According to Sr. Shanty, the thousands of people in Kuelchok area, which is about 15 kilometres southwest of the Catholic Mission of Tonj, were displaced two months ago by inter-communal clashes.
Sr. Shanty who is also the director of Don Bosco Radio said that it was not easy to reach and offer medication to the IDPs, many who are suffering from malaria, owing to COVID-19 lockdown in the country. Many of the IDPs, according to the Indian-born nun, are also suffering from diarrhea and gastritis.

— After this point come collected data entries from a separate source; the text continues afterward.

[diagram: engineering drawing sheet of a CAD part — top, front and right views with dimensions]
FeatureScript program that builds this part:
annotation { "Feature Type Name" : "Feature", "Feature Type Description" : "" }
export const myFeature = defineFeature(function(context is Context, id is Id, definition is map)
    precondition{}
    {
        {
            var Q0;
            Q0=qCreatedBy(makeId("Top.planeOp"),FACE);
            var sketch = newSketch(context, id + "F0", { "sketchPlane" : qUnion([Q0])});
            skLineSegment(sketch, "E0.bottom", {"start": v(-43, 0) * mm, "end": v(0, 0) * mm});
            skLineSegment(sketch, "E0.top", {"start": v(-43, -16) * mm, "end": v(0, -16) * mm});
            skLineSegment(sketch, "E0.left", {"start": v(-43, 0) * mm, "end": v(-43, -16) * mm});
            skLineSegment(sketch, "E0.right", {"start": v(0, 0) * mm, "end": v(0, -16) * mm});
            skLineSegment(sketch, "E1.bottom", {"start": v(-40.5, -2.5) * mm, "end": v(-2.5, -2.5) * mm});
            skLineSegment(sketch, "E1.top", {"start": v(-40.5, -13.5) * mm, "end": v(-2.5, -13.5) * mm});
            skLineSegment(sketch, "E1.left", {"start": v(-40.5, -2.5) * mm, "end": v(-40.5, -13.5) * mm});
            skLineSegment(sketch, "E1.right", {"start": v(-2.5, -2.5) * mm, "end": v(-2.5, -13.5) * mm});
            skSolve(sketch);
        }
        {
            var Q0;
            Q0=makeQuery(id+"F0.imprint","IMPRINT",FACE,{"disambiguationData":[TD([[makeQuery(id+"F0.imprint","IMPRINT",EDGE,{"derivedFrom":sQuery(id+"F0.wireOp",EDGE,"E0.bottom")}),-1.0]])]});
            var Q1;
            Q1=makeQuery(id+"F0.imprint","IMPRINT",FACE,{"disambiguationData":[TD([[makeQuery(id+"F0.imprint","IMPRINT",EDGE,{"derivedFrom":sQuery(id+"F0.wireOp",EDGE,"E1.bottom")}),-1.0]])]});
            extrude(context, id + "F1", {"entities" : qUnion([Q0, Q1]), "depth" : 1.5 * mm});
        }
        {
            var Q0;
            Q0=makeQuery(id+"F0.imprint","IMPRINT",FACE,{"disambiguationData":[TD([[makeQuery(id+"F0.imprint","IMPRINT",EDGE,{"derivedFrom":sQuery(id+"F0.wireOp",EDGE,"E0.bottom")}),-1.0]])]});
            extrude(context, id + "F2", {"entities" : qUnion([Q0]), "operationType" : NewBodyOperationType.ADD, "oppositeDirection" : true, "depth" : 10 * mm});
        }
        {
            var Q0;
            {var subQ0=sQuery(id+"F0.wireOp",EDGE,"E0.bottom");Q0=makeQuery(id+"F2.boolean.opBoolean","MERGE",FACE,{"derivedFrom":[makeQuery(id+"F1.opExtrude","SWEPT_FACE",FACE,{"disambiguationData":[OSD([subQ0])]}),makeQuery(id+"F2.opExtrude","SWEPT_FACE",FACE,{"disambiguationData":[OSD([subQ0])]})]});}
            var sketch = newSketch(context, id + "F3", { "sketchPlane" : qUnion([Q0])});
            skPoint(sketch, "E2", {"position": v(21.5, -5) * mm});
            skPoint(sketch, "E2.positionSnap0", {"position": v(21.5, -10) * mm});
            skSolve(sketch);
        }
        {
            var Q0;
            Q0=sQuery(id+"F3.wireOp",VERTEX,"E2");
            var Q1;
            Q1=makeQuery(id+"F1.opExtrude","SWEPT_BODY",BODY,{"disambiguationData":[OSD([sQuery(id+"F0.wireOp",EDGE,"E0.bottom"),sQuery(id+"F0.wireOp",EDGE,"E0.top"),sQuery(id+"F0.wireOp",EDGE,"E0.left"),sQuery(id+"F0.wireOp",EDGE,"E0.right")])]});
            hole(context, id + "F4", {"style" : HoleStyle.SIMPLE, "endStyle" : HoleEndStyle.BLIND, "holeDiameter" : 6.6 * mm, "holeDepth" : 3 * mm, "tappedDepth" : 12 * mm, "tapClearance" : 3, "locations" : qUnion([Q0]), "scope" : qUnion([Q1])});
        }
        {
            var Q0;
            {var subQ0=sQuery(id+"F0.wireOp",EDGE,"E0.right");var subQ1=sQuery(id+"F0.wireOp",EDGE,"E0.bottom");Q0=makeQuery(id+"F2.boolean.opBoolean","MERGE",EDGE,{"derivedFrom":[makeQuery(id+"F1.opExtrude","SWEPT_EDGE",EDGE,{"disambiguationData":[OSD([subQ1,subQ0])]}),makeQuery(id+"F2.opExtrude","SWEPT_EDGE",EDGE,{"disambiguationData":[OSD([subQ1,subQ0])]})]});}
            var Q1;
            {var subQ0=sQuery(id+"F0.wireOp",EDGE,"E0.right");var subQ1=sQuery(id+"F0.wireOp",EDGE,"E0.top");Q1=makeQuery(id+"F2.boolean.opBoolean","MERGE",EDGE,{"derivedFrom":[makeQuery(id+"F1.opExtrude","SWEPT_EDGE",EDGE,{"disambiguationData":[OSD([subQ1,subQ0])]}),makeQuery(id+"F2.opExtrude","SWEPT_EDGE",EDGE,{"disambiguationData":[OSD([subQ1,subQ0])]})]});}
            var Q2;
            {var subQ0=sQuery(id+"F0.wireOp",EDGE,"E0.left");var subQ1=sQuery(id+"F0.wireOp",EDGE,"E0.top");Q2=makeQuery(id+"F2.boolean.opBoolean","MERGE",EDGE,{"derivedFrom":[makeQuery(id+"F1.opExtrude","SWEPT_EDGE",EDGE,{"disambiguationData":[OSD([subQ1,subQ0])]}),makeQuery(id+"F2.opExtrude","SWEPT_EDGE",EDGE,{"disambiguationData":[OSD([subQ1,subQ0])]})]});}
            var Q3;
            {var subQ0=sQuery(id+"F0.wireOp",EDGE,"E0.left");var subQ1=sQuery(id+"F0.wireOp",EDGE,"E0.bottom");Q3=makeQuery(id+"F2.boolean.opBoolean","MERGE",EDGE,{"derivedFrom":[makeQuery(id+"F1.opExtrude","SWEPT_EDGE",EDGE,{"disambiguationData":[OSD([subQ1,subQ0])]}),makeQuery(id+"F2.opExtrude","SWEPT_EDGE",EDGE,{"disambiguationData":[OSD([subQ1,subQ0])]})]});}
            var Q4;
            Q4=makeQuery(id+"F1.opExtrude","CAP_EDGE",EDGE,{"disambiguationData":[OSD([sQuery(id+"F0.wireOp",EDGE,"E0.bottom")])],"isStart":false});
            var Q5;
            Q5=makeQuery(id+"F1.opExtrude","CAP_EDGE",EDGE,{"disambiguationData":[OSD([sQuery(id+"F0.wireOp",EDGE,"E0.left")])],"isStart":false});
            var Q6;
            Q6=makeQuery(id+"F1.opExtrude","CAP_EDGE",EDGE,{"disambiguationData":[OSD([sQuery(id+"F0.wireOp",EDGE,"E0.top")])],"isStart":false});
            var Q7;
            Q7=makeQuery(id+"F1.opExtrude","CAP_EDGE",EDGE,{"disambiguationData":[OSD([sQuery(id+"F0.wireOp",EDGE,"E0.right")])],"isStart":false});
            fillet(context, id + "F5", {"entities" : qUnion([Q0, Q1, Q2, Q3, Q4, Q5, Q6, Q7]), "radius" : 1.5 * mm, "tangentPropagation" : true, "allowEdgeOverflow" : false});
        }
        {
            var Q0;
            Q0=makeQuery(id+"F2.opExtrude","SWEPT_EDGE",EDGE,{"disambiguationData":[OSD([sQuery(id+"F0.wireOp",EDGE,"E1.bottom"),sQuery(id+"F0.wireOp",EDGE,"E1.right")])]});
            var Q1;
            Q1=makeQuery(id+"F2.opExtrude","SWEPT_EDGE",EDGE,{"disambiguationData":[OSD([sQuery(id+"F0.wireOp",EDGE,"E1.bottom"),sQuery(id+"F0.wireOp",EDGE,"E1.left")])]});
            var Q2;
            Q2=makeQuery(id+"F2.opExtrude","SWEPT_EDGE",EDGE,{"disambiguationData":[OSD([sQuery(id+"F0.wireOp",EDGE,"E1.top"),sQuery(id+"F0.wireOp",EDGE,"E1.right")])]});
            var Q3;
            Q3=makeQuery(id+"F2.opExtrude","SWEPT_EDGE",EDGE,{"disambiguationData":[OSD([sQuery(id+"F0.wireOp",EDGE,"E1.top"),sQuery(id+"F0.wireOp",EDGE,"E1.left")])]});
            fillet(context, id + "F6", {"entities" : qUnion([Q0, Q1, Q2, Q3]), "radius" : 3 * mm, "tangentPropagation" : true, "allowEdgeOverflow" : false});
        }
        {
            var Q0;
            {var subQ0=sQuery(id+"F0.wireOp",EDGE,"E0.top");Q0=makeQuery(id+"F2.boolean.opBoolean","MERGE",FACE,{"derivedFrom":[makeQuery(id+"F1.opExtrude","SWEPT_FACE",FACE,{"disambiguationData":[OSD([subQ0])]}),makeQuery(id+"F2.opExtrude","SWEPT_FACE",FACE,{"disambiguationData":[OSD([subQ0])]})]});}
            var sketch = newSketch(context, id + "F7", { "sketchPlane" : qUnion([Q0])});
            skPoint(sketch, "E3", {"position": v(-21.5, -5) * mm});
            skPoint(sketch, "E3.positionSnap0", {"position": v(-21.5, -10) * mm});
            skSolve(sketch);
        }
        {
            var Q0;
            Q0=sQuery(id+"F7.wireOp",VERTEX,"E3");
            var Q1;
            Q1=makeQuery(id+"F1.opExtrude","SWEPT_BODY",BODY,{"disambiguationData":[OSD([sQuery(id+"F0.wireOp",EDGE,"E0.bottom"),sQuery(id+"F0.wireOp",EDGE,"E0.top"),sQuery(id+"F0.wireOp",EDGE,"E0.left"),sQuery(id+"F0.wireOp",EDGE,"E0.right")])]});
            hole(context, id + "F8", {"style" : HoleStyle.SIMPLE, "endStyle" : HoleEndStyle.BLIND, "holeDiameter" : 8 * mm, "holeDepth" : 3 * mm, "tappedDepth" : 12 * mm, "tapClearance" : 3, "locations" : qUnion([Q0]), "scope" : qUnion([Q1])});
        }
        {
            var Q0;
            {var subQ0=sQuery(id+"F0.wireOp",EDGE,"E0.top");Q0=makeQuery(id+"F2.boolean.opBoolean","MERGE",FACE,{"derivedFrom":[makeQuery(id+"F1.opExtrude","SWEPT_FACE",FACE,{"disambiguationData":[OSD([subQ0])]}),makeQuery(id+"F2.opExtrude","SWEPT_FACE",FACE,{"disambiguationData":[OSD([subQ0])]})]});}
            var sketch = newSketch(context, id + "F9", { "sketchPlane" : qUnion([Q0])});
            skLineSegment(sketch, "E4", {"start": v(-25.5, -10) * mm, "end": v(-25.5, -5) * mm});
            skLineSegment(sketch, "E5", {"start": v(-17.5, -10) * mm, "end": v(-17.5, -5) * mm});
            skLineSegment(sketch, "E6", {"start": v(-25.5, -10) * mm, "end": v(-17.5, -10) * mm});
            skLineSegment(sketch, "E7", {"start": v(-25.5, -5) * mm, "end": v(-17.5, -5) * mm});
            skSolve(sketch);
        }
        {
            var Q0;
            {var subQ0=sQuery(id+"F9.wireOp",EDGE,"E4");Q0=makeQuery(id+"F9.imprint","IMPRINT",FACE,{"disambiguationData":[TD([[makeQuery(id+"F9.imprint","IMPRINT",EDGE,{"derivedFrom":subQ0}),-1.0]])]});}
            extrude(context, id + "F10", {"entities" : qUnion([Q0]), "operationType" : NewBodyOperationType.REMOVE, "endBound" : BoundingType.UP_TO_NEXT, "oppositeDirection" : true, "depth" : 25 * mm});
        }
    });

John Lee Memorial Hospital is a medical facility in honor of a South Korean Salesian doctor and priest who, until his death in 2010, ministered in the parish of Tonj. Fr. John Lee (photo above) succumbed to a chronic disease at the age of 48.
In January, memorial Masses were celebrated in South Korea and in Tonj to mark 10 years since the death of Fr. John Lee. Remembered for his missionary zeal to serve the poor and share the Gospel as a medical professional and an accomplished musician, Fr. John Lee has been described as the “Don Bosco of Tonj.”